Las voces de mis pensamientos

La herencia del dolor

Manos ásperas y rotas me criaron; labios cansados me aconsejaron. Su rostro vivía contraído por el dolor que arrastraba desde joven: era una niña tratando de criar a otra. No había tiempo para abrazos; ella tenía que luchar, tenía que mantenerse de pie ante la promesa —o la condena— de sobrevivir. Sola, apoyándose en una pared agrietada, en un pozo sin escapatoria, en un dolor profundo que le devoraba la voz. Su voz agotada. Su voz rota. Su corazón hecho trizas, rogándole a la vida: “¡Por favor, no me abandones!”

Puedo ver sus pies descalzos. Te quitaste los zapatos para ponérmelos, pero madre… tus zapatos aún me quedan grandes. “No puedo avanzar con ellos”, le susurro. Ella me mira y responde: “Es todo lo que puedo ofrecerte, mi pequeña.”
Mi dedo jamás pudo levantarse para señalarla. ¿Cómo culpar a aquella mujer que, con sus manos callosas, me dio un empujón hacia la vida, y cuando las manos acosadoras me señalaban, ella gritaba: “¡CORRE, PEQUEÑA!”?
Pero volteo, y la veo. Su cuello atado. Ella quiere escapar, pero no puede. Aquella persona sujeta tan fuerte la soga que sus pies sangran, que sus uñas están rotas de tanto intentar liberarse.

Madre… deja de atarme a ti.
Madre, tienes un cuchillo en la mano… ¿por qué no cortas la soga que te aprisiona?
Silencio. Sólo silencio en el abismo que nos rodea.

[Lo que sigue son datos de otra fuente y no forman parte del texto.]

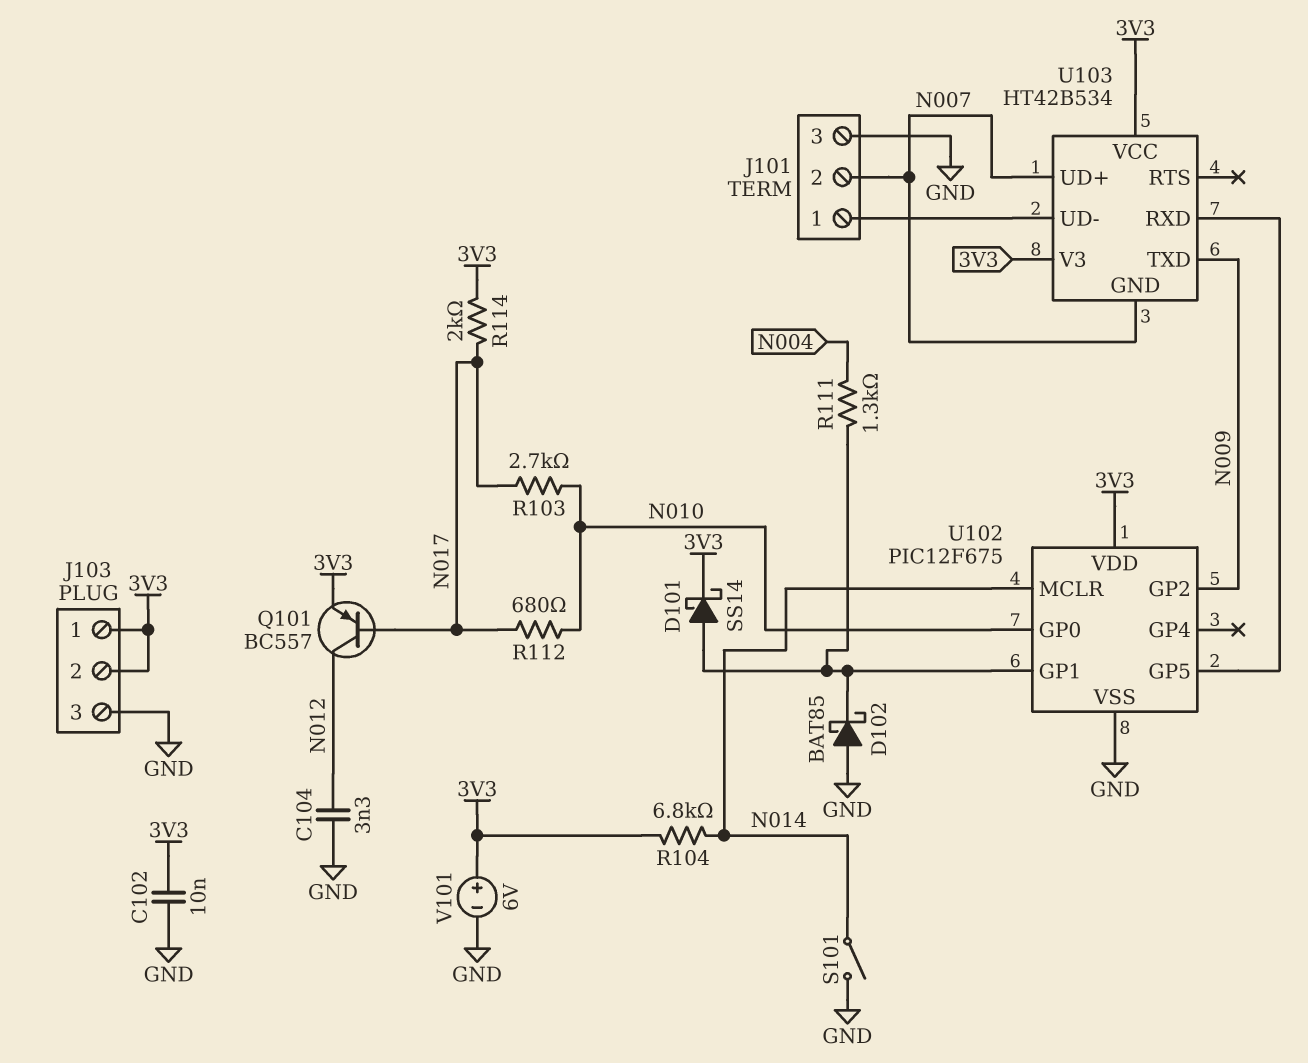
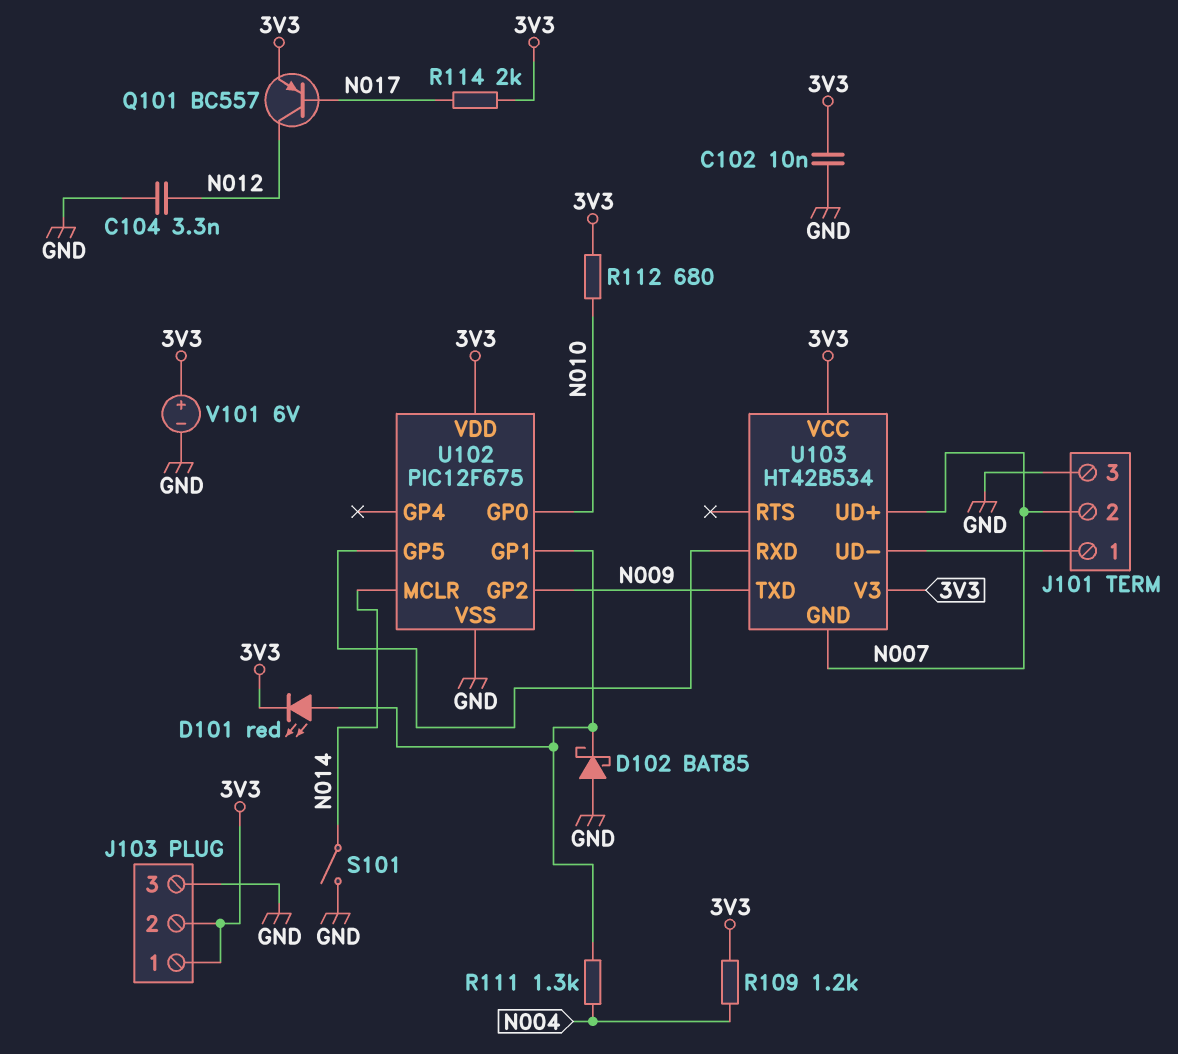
D101: schottky SS14 (A U102/GP1, K 3V3) -> LED red (A U102/GP1, K 3V3)
R103: 2.7k (N010, N017) -> none
R104: 6.8k (3V3, N014) -> none
R109: none -> 1.2k (3V3, N004)
R112: 680 (N010, N017) -> 680 (3V3, N010)

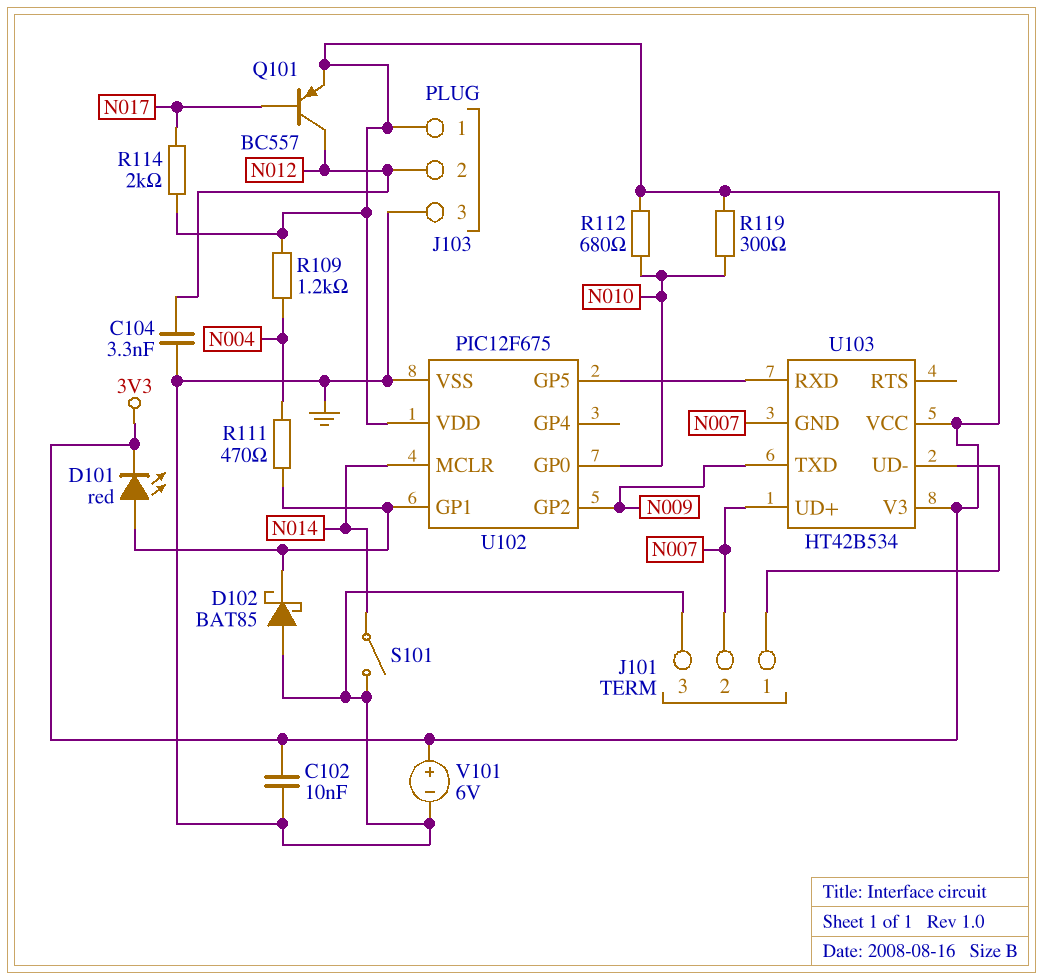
J103 pin 2: 3V3 -> N012
R111: 1.3k (N004, U102/GP1) -> 470 (N004, U102/GP1)
R119: none -> 300 (3V3, N010)

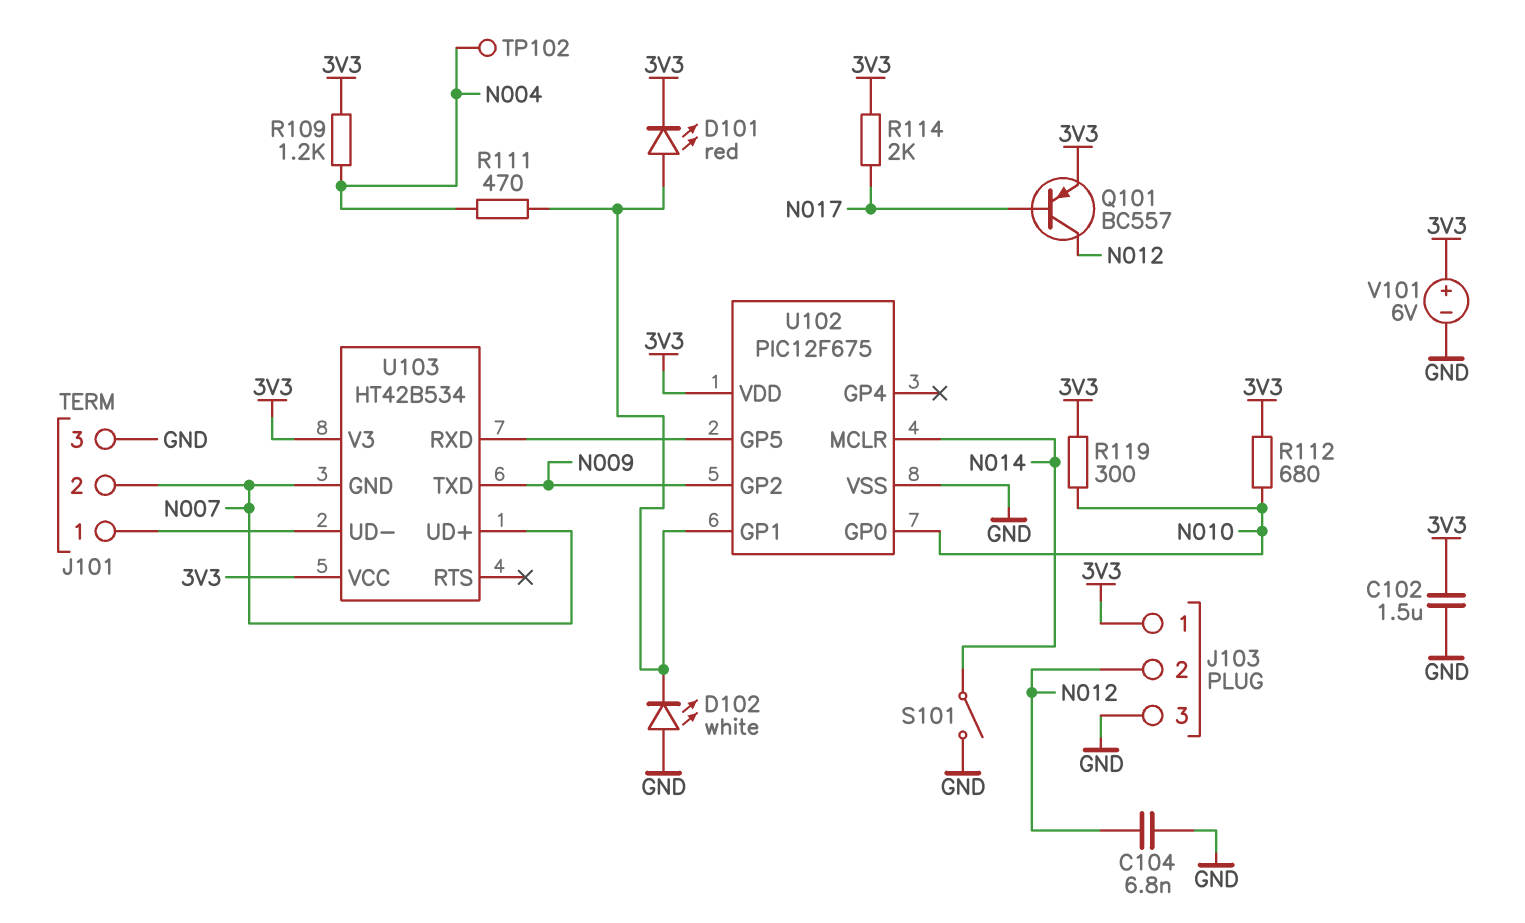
C102: 10nF (3V3, GND) -> 1.5uF (3V3, GND)
C104: 3.3nF (GND, N012) -> 6.8nF (GND, N012)
D102: schottky BAT85 (A GND, K U102/GP1) -> LED white (A GND, K U102/GP1)
TP102: none -> test point (N004)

Ella, esclava del dolor de su madre.
Yo, esclava del suyo.
Una cadena que le ruego a la vida que rompa, porque el dolor no debería heredarse y la prisión jamás debería llamarse hogar.

Sálvame.
Devuélveme la libertad.

Pero ella calla, y yo vuelvo mis días súplicas constantes, como si mis gritos pudieran modificar la historia. Y aun en la profundidad de estas tinieblas seguiré gritando hasta que mis pulmones sangren, esperando —aunque sea absurdo— que ella, ajena a mi dolor, vuelva el rostro, tenga misericordia y estire la mano para romper las cadenas.

Y entonces me descubro otra vez aferrada a una esperanza casi inexistente, escondida en la palma de mi mano, escapándose entre mis dedos como si la misma vida se negara a quedarse.